Once the priest and villagers had assured themselves that the dead person would not be able to ‘walk again’ to bother them, the coffin could be properly interred. Sprigs of rosemary were thrown in, then the coffin was lowered into the grave by the pall-bearers. The mourning torches were then thrown in and extinguished by being covered with earth. This implies that the coffin was pretty substantial, otherwise the coffin would have been burned!
Alternatively some poorer families may have been unable to afford an individual coffin so they would have rented one from the undertaker complete with a false panel, so when it came to the burial, the corpse would be buried in its shroud only, and the coffin recycled for the next person. I have even found a reference to a poor person being kept in the family home long after death, until the family could afford to pay for the burial, or in the ice-house if they were lucky enough to have access to one.
After the burial, the wake. In Shropshire this took place at the deceased’s dwelling, and by custom anyone who had come to the funeral as a mourner was invited. There would be spiced (mulled) ale and ‘posset’ which is a milk-based hot drink which included ale or spirits to fortify it. Higher status funerals may have offered brandy or wine, usually served hot, and ‘coffin-cakes’. These were coffin-shaped, based on a sponge-cake recipe and served in black paper. It was usual to offer a coffin-cake to guests as they left as well.

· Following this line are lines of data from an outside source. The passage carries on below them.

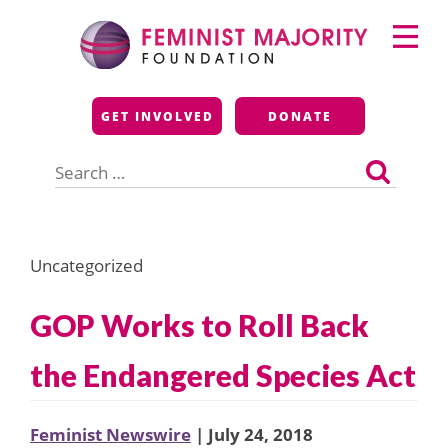
Skip
Primary
to
Menu
content
Feminist Majority
GET INVOLVED
DONATE
Foundation
Search
for:
Uncategorized
GOP Works to Roll Back
the Endangered Species Act
Feminist Newswire
| July 24, 2018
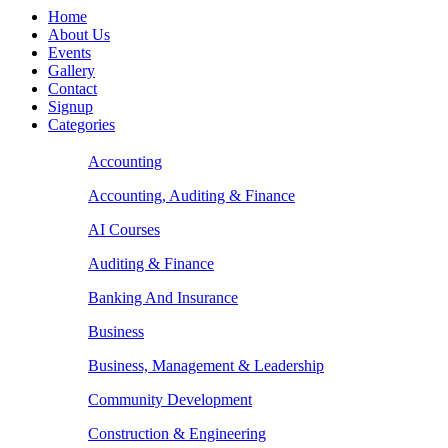
Home
About Us
Events
Gallery
Contact
Signup
Categories
Accounting
Accounting, Auditing & Finance
AI Courses
Auditing & Finance
Banking And Insurance
Business
Business, Management & Leadership
Community Development
Construction & Engineering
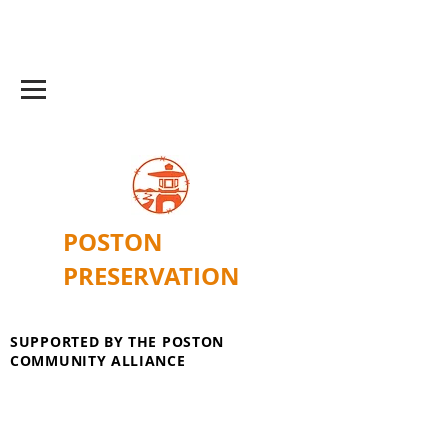
POSTON
PRESERVATION
SUPPORTED BY THE POSTON
COMMUNITY ALLIANCE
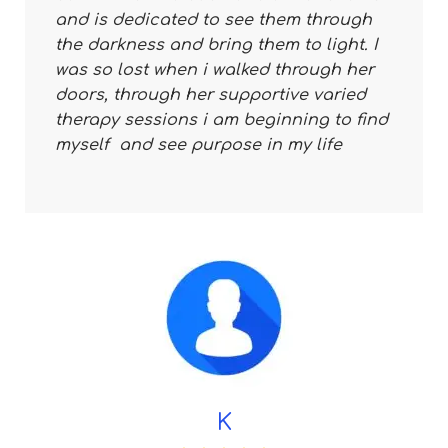
and is dedicated to see them through
the darkness and bring them to light. I
was so lost when i walked through her
doors, through her supportive varied
therapy sessions i am beginning to find
myself and see purpose in my life
K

There was no extended period of mourning. In fact, it was ‘back to work in the morning’ for the majority of people. Though some may have worn black, or a piece of black, to the funeral, the idea of dressing from top to toe in mourning clothes would not have been even remotely possible for the majority of ordinary folk. Clothes were expensive, and they needed to be worn. While people would have had ‘Sunday clothes’ for going to Church, special occasions and some holidays, only the aristocracy and upper middle classes would have the luxury of an extended display of mourning. Even then, it was largely considered excessive to mourn the closest of relatives for more than six months.
I have a great interest in folklore. I believe that in the survival of rural customs there are echoes of the old pagan traditions and the possibility of reconstructing some of the forms, if not the beliefs, of the various older religions. This may not matter to many people – or even be possible – but I think that with an understanding of where we come from in terms of religion, and the form and function of the symbols that go toward making it ‘work’ we can generate better ceremonies which ‘speak’ to more people. Writers like George Ewart Evans and Chris Barber preserved a huge amount of oral evidence; much of the information in this blog was from a novel written by an author with a deep personal knowledge of the area and customs she was writing about. Of course, this has to be tested against the history and the material culture (archaeology) to create the most balanced, logical and ‘reasonable’ explanation for an object, a comment or a story. Who knows, maybe we can talk to the bees if we listen hard enough?